Miet- und Wohnungseigentumsrecht

Flüchtlingsunterkunft: Verweisungsbeschluss zu Zivilgerichtsbarkeit aufgrund der Eigentumsverhältnisse

Aktenzeichen  M 10 K 16.111

Datum:
18.2.2016
Gerichtsart:
VG
Gerichtsort:
München
Rechtsweg:
Verwaltungsgerichtsbarkeit
Normen:
BayBO BayBO Art. 53 Abs. 1, Art. 76 S. 2
GrKrV GrKrV § 1 Abs. 1 Nr. 1
GVG GVG § 13, § 17a Abs. 2 S. 1, § 17b Abs. 2 S. 1, § 23, § 71 Abs. 1
RDGEG RDGEG § 3, § 5
VwGO VwGO § 40 Abs. 1, § 67 Abs. 2 S. 1, Abs. 4, § 173
ZPO ZPO § 18, § 26, § 29a Abs. 1

 

Leitsatz

Für eine Klage, um dem Beklagten als Mieter die Untervermietung von Räumen bzw. Belegung mit Asylbewerbern bis zur Sicherstellung des Brandschutzes zu untersagen, ist nicht der Verwaltungsrechtsweg, sondern der Rechtsweg zu den Zivilgerichten eröffnet. Es geht nicht um ein bauaufsichtliches Einschreiten, sondern um die Geltendmachung privatrechtlicher Unterlassungsansprüche. (redaktioneller Leitsatz)
==========
### AUFGABE 1
Erkläre anhand des Textes über die Flüchtlingsunterkunft, warum für die beschriebene Klage der Rechtsweg zu den Zivilgerichten und nicht der Verwaltungsrechtsweg eröffnet ist.
### AUFGABE 2
Bearbeite den Abschnitt im Text über die Flüchtlingsunterkunft, der mit den Worten „Für eine Klage, um“ anfängt und mit „Unterlassungsansprüche. (redaktioneller Leitsatz)“ aufhört, und gib ihn mit „Geflüchteten“ anstelle von „Asylbewerbern“ wieder.

### ERFASSTE DATEN
==========
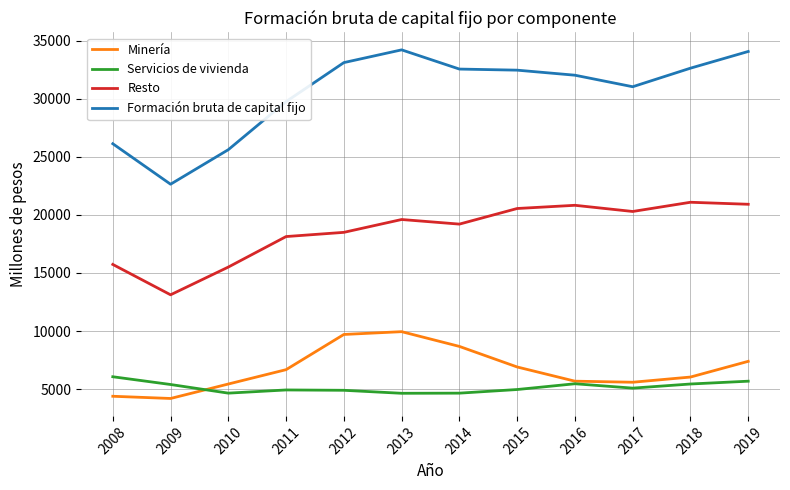

Does the chart display data point markers on the line(s)?

No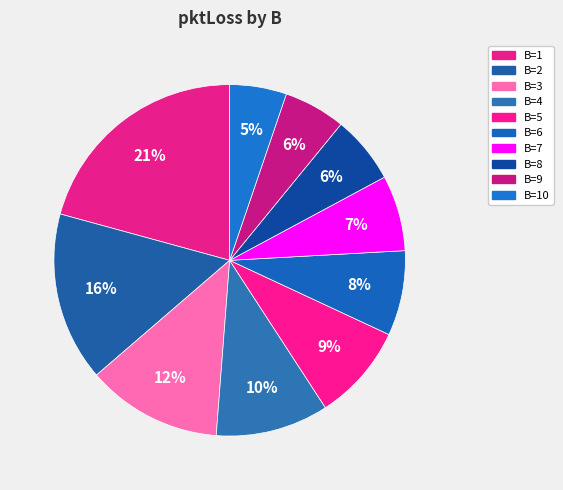

How many segments does this pie chart have?

10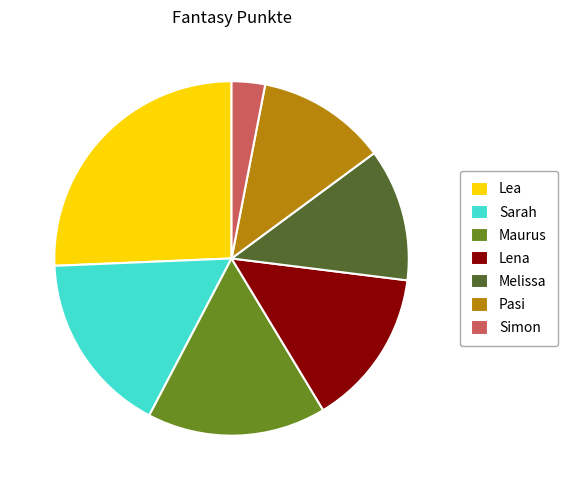

Combined, do Maurus and Sarah account for over 50%?

No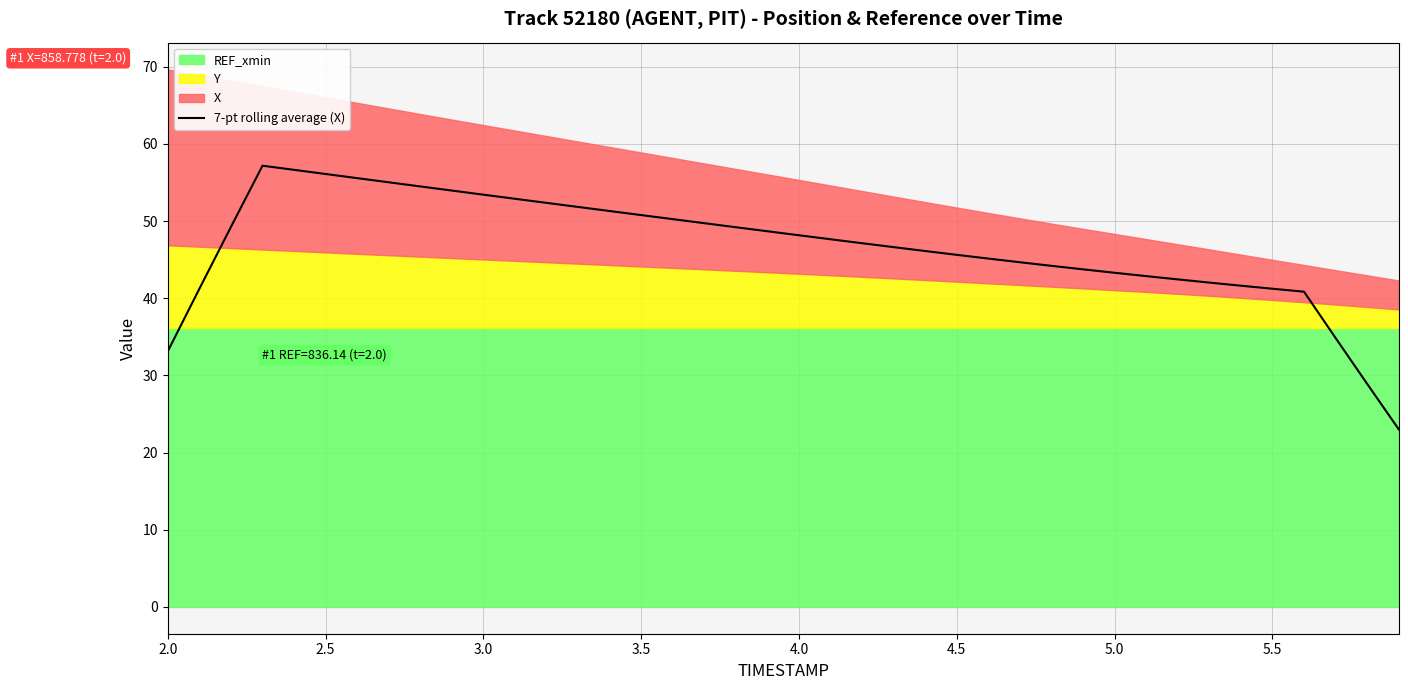

What is the value of the 20th point from the left?

48.7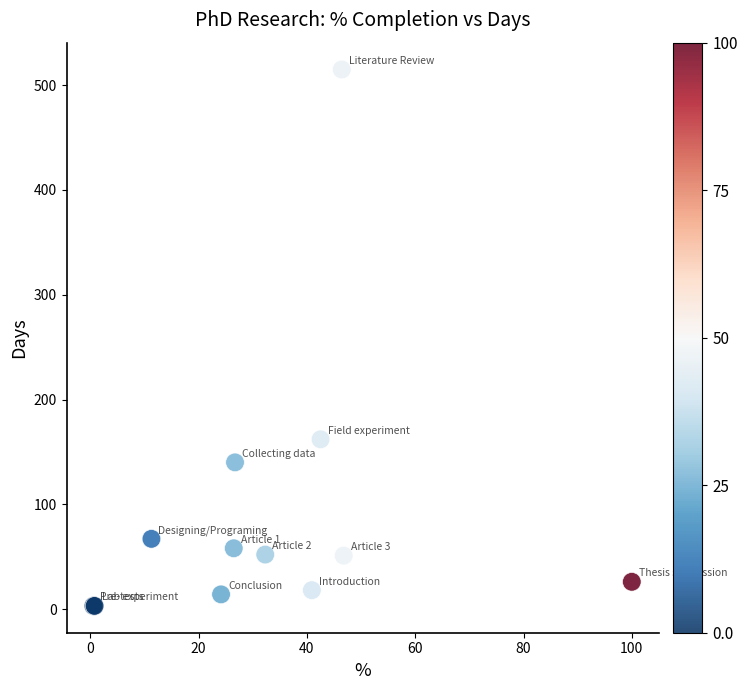

What Y value in the scatter plot is closest to 259?

162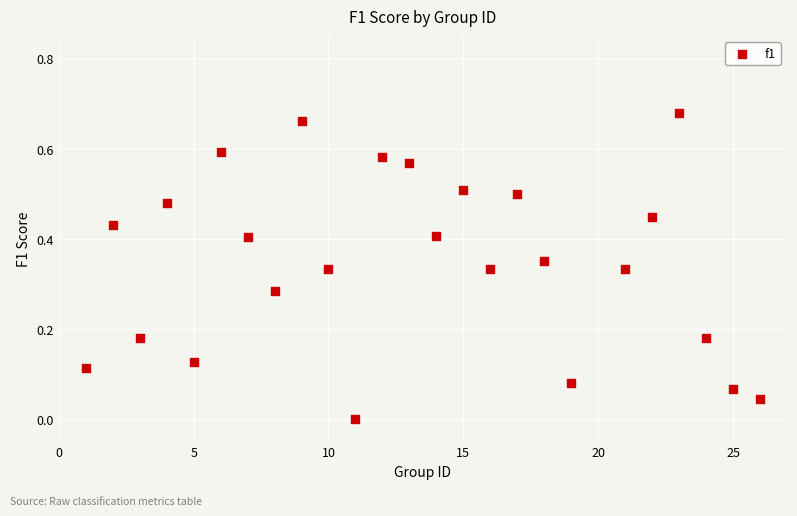

What is the range of X values (max minus min)?

25.0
==========
### LÖSUNG 1
Die Klage betrifft kein bauaufsichtliches Einschreiten. Es geht um die Geltendmachung privatrechtlicher Unterlassungsansprüche. Daher ist nicht der Verwaltungsrechtsweg, sondern der Rechtsweg zu den Zivilgerichten eröffnet.

### LÖSUNG 2
Für eine Klage, um dem Beklagten als Mieter die Untervermietung von Räumen bzw. Belegung mit Geflüchteten bis zur Sicherstellung des Brandschutzes zu untersagen, ist nicht der Verwaltungsrechtsweg, sondern der Rechtsweg zu den Zivilgerichten eröffnet. Es geht nicht um ein bauaufsichtliches Einschreiten, sondern um die Geltendmachung privatrechtlicher Unterlassungsansprüche. (redaktioneller Leitsatz)